I just have to finish out parts 2 and 3, which look to be pretty easy.
@AnthonyPeterson I finally did it! I proved the infinitude of primes from scratch. Working on the decomposition function was a huge distraction. There's 1642 lines of Coq, but a lot of lemmas probably won't be needed, so I plan to see how far I can trim it down.
Proof Method (roughly):
Prove that for any number n, there exists a larger number m which is prime.
Consider n! + 1. By Lemma 1, we can show that n! +1 does not divide by anything <= n. By Lemma 2, we know that there exists some number d, such that n! + 1 is divisible by d, and d is prime. But n! + 1 is not divisible by any number <= n, so d must be a prime > n.
Qed.
Lemma 1 is simple conceptually, but Lemma 2 is a bit interesting. I wrote a lemma that any property of natural numbers is either always false, or there is some number n, such that it's true for n, and false for all values less than n.

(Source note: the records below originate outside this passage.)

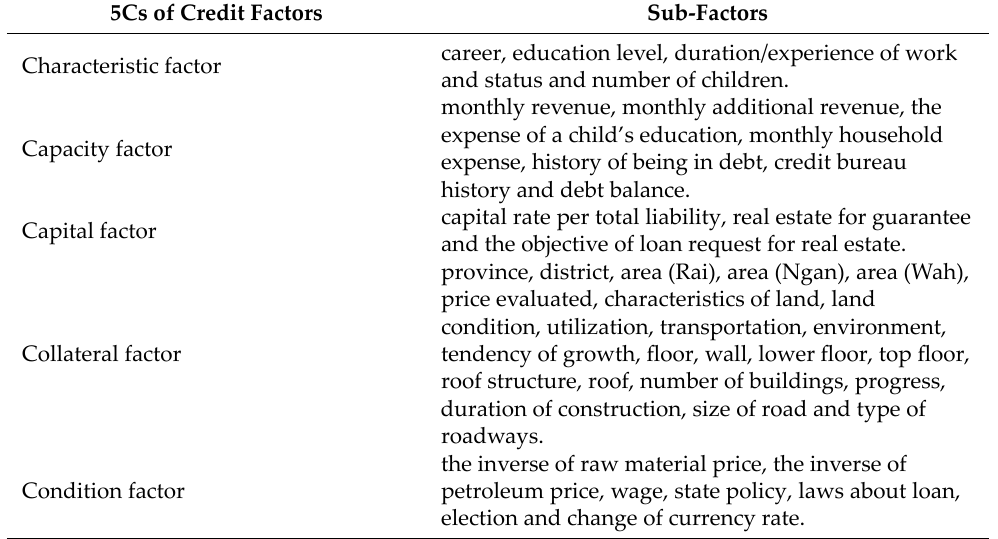
Table 5. 5Cs of credit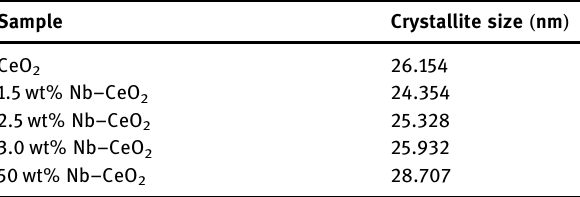
Table 3: Crystallite size of the prepared samples Sample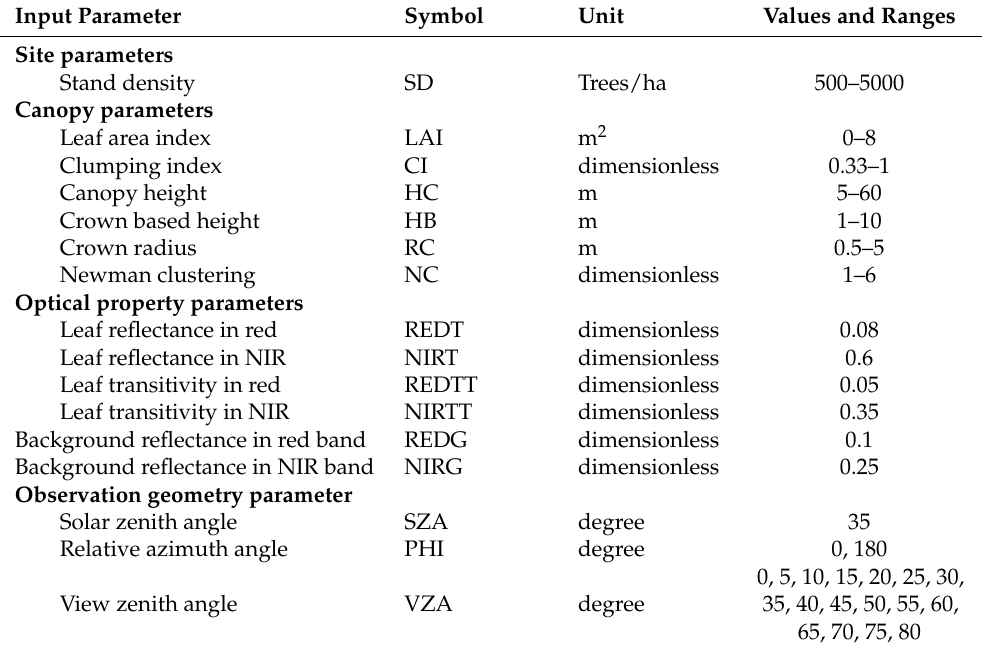
Table 2. Input parameters for 4-scale model, including parameters value and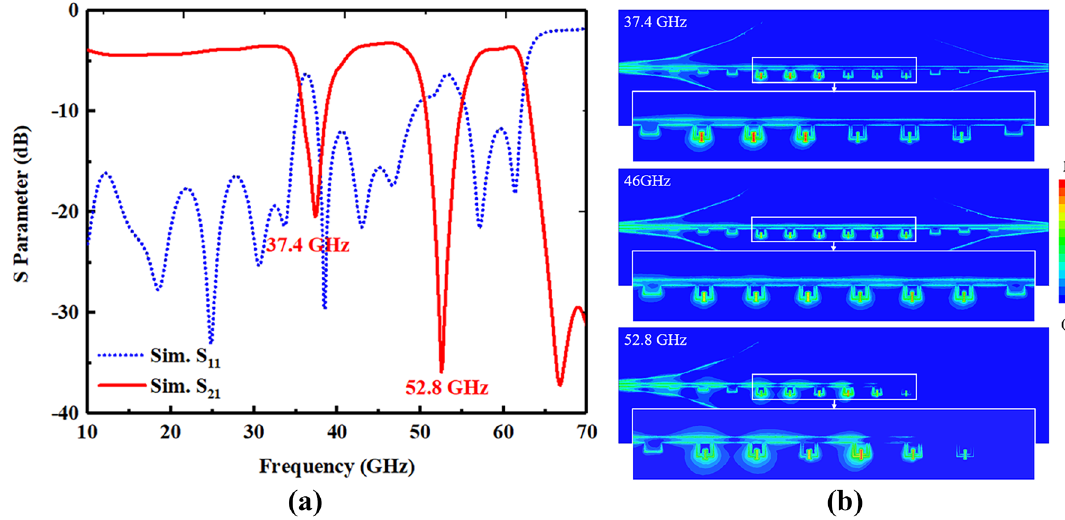
Figure 3. ( a ) Simulated S-parameters of the passive spoof SPP device. ( b ) E-field distribution of the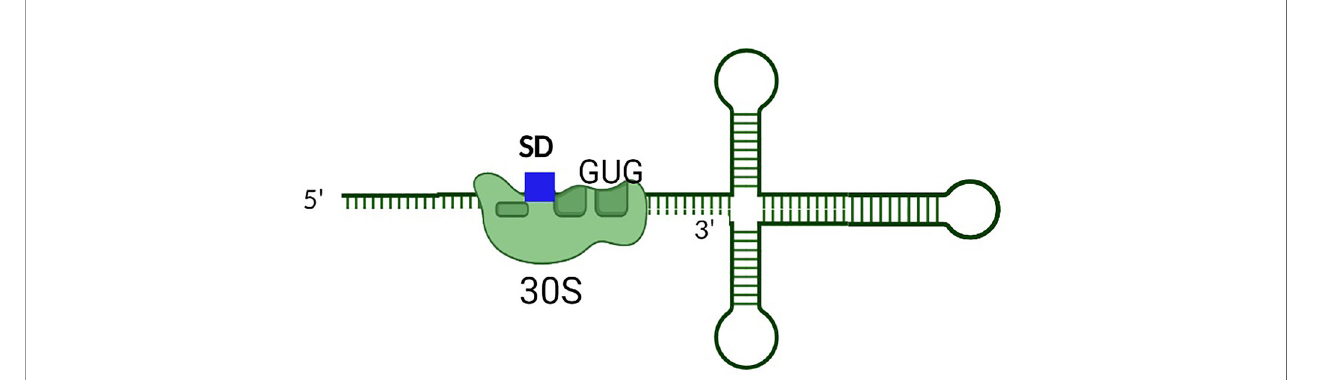
FIGURE 6 | The presence of a non-AUG translational start codon is a secondary mechanism to limit the production of some Type I toxins. In this example, the presence of the non-AUG translational start codon results in partial inhibition of translation from the toxin transcript. Such regulation limits the production of Type I toxins when its activity would be deleterious to the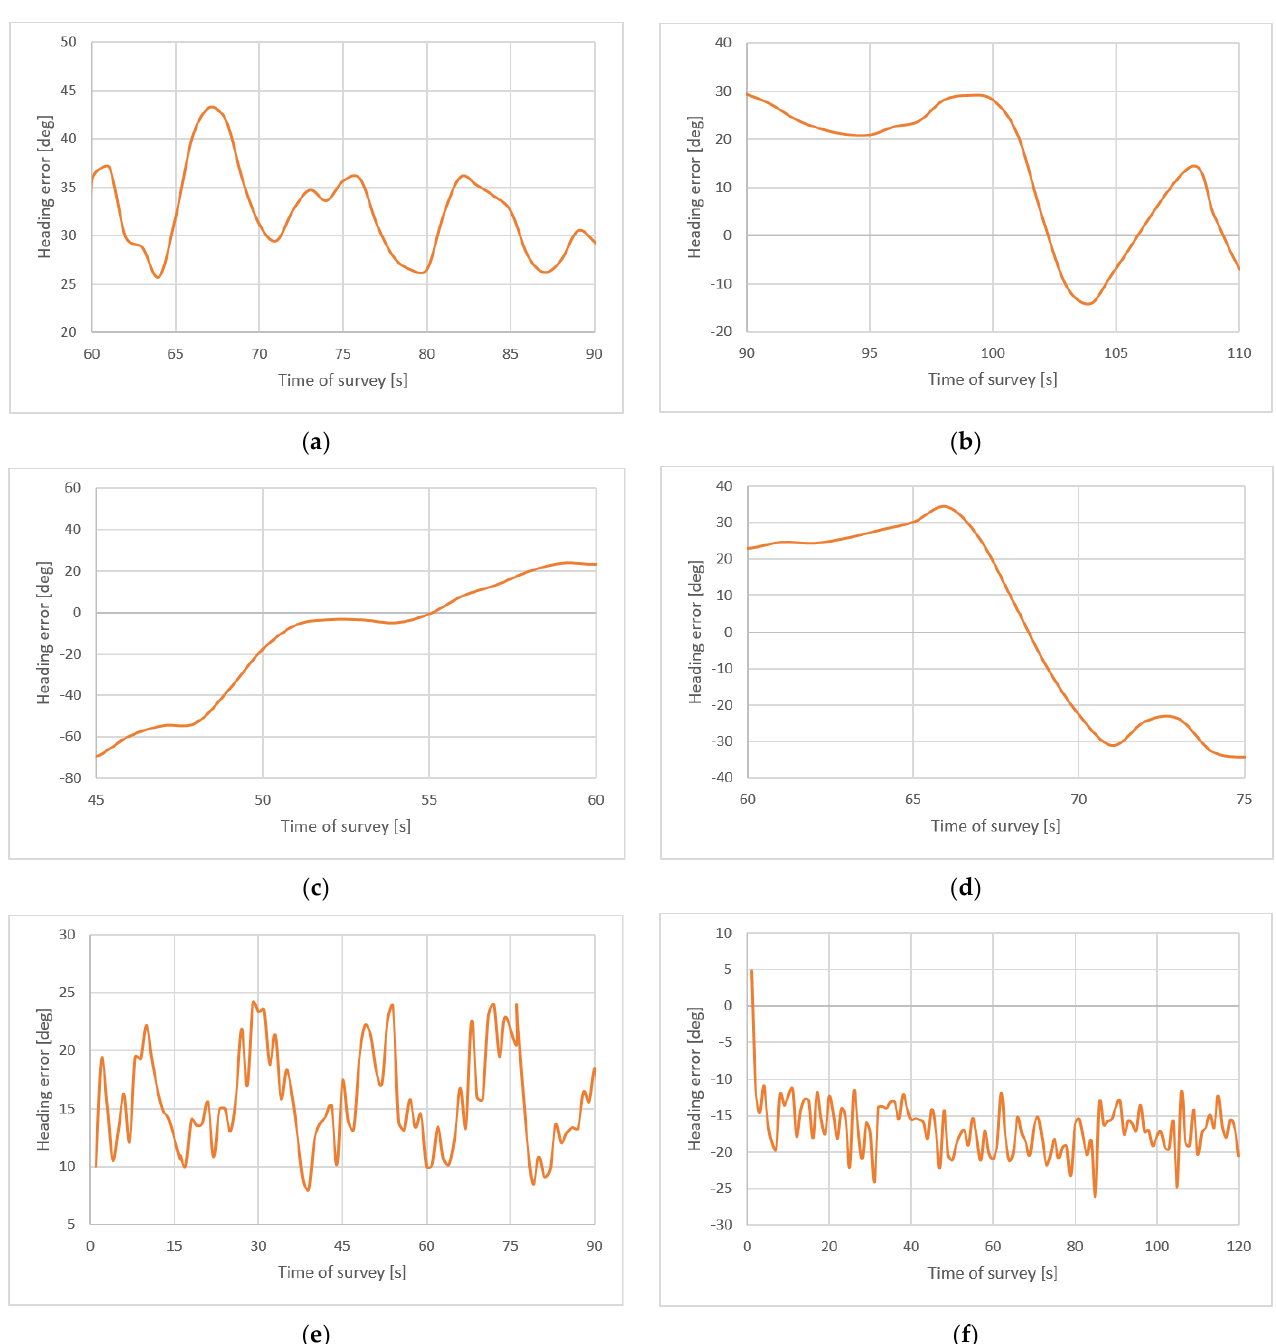
Figure 15. Heading differences between satellite compass and fluxgate during surveys: long profile ( a ) and turning ( b ), short profile ( c ), quick heading changes ( d ), and circulations right ( e ) and left ( f ).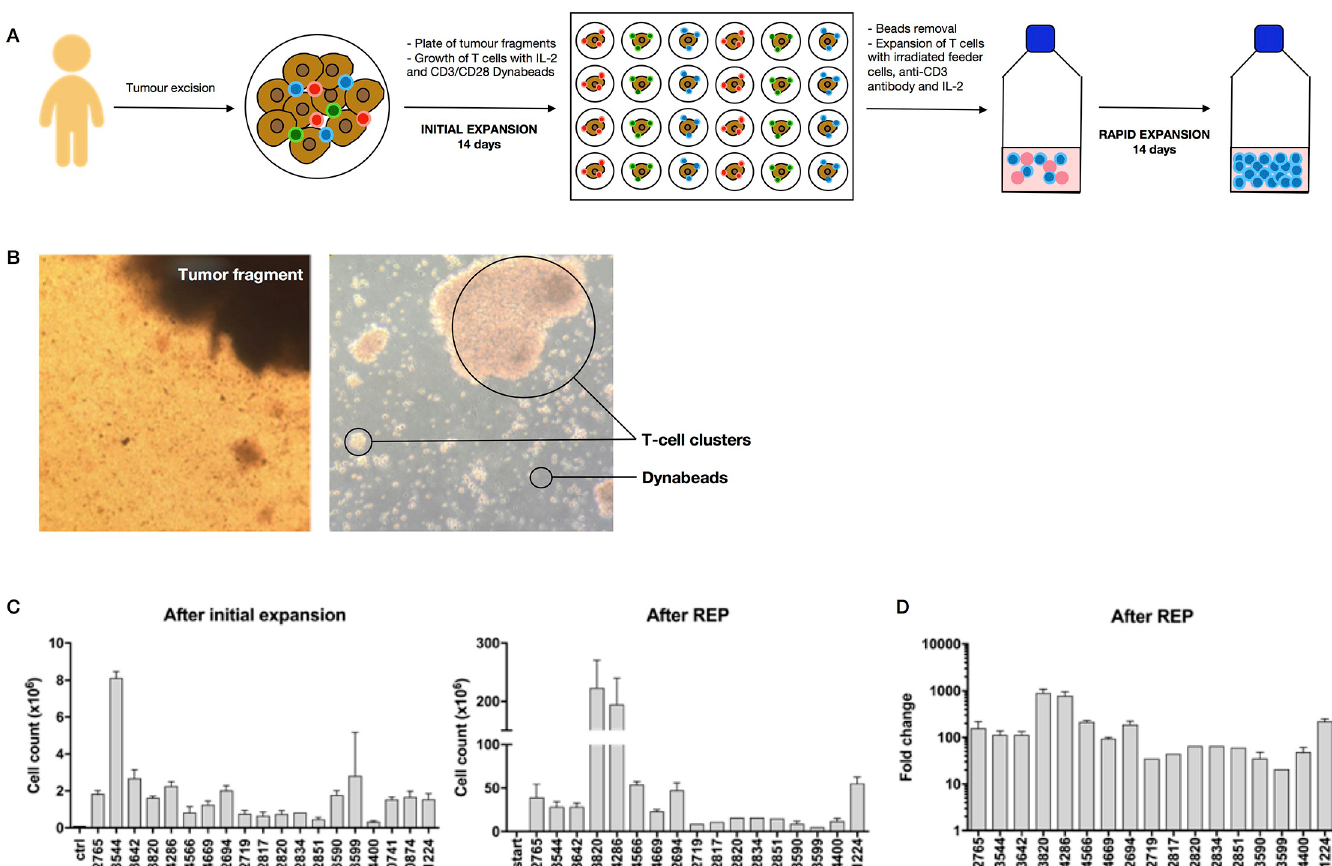
Fig 1. Large numbers of TILs can be expanded from neuroblastoma samples. (A) Overview of TILs expansion protocol. (B) Representative microscope images of TILs at day 14 of initial expansion (left), and TILs at the end of REP (right). (C) Cell count per well at the end of initial expansion (left) and cell count per 75cm 2 flask at the end of REP (right). D) Fold change after REP. Data represented as mean ± Standard Error of Mean (SEM). Each case comprised a mean of 7.3 fragments (range 1–30 n = 19) for initial expansion and mean of 3 (range 1–8 n = 17) independent cultures per case for REP. Note case 1224 is the average of 4 independent tumors from the same patient. Accurate cell counts were missing from 4 further cases that went on to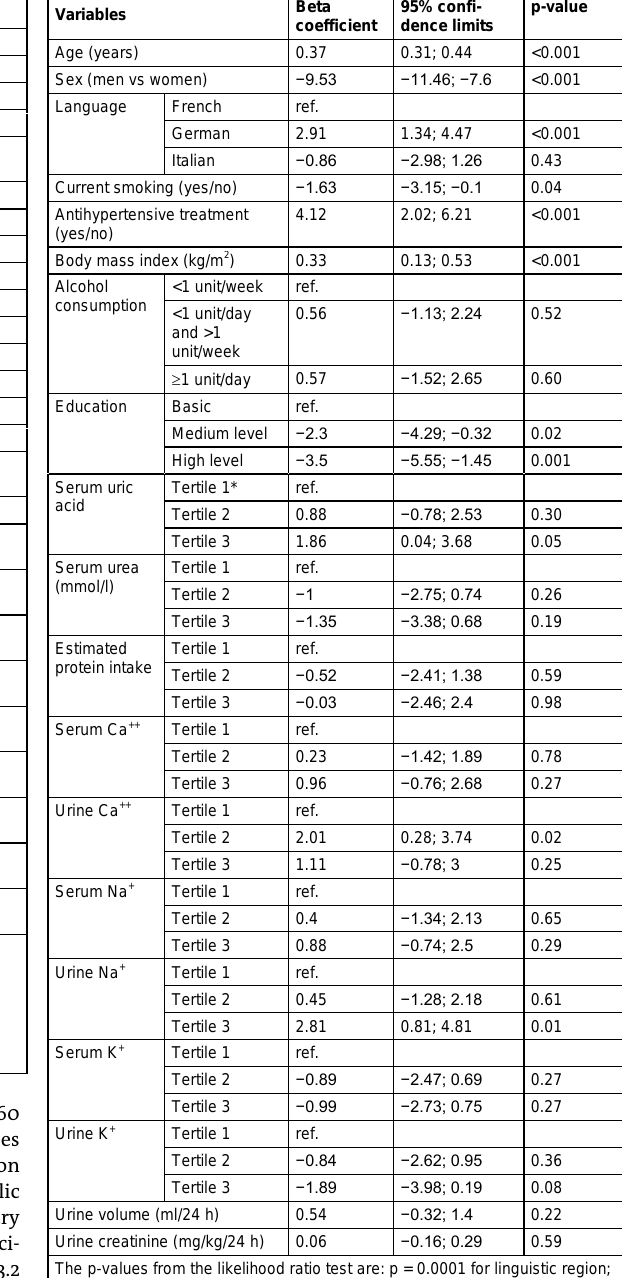
Table 1: Participants’ characteristics by linguistic region (n = 1336). German French Italian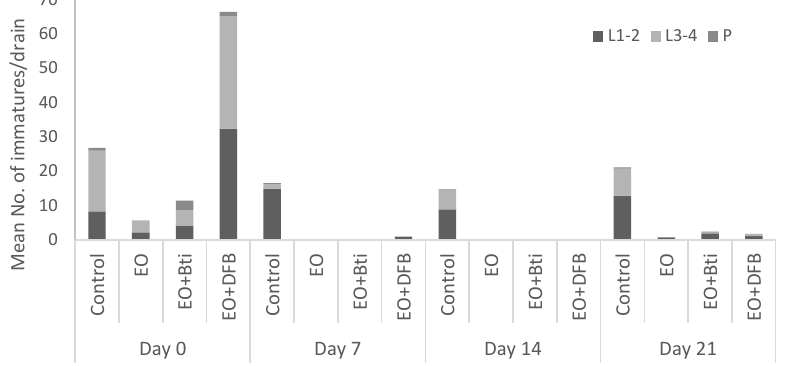
Figure 1. Immature mosquito population (1st–2nd and 3rd–4th instar larvae and pupae) of Cx. pipiens pre-treatment (Day 0) and post-treatment (Days 7, 14, and 21) with oregano essential oil (EO), oregano essential oil + diflubenzuron (EO+DFB), and oregano essential oil + B.t.i. (EO+Bti) in road drains in Crevalcore, Italy, during July 2019.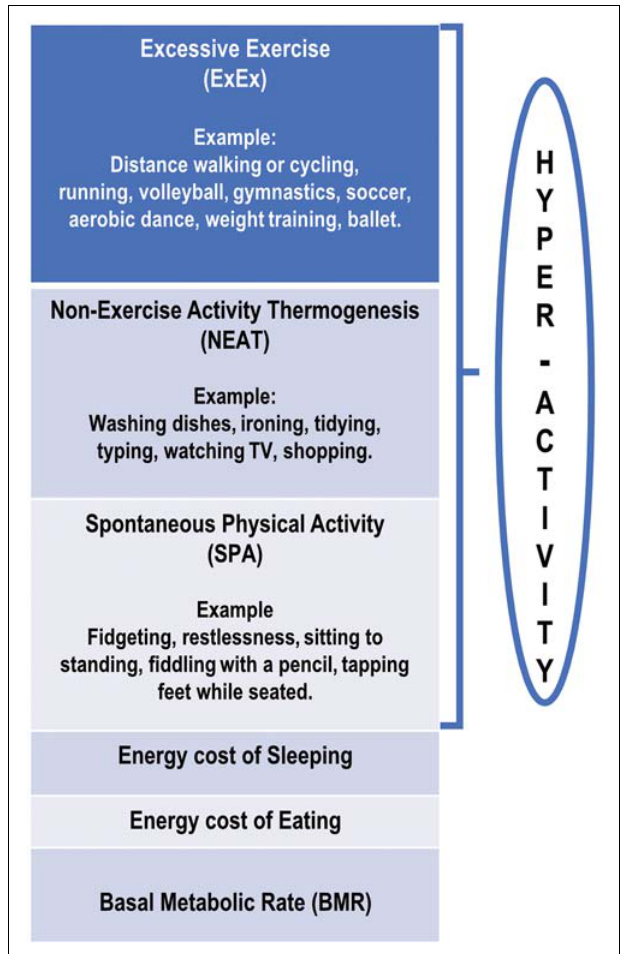
FIGURE 1 | Schematic diagram of proposed divisions of daily energy expenditure in anorexia nervosa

Then applying that to the divisibility property, I was able to select the minimum divisor of n! + 1, and prove it must be prime since it's minimal.
Since everything mathematical seems to be going towards Lean, I rewrote the proof in Lean. It took a couple of months to deal with Lean's oddities and differences from Coq, but I've finished rewriting it.
Definitely some nice advantages to Lean, but there were places where I had to restructure the detailed proof steps. The main flow of the proof is the same.
My eyes glazed over at some of the most complicated parts of the proof. Definitely a case of looking at old code and not quite understanding it, but I was able to muddle through.
It's about 400 lines longer than the Coq version, but I'm still learning Lean.
I've been trying to prove this in Coq myself, and there's been a number of obstacles. I'm sure there are simpler ways of proving it that a blank-slate AI could discover, but I don't think I'm going to be writing a blank-slate AI to do this. It's been a fun distraction and wake up call on what is involved to formalize a significant mathematical statement.
There's a lot of inequality, subtraction, division and modulus lemmas that I'm bogged down in, just to prove stuff like x + a is not divisible by x as long as a is not divisible by x. I've got 600 lines of Coq definitions and lemmas. I've been doing everything from scratch just like a Blank Slate AI would.
Ah, I hate text editors in which pressing enter causes you to post your comment. Anyway, cont: would providing an interface to a theorem prover also disqualify a method from consideration? Like, if the system implicitly learns to define things in the language of a theorem prover, and uses the theorem prover to check its guesses to bootstrap its quality?
@MrR Re: "restricting the play", this would depend on how heavily the play was "restricted". If the algorithm was told to look for formulas that provably didn't have factors in a set of prime numbers, that would be implicitly telling the AI something about Euclid's proof and wouldn't count. Simply telling it the axioms of Peano Arithmetic would be fine though. Re: Interface to theorem prover - this would be fine, as long as the infrastructure that the theorem prover software used didn't include any human-proved theorems about prime numbers and the like. For example, having the AI interface to Lean would be fine, but it would be unacceptable if the theorem prover had access to mathlib.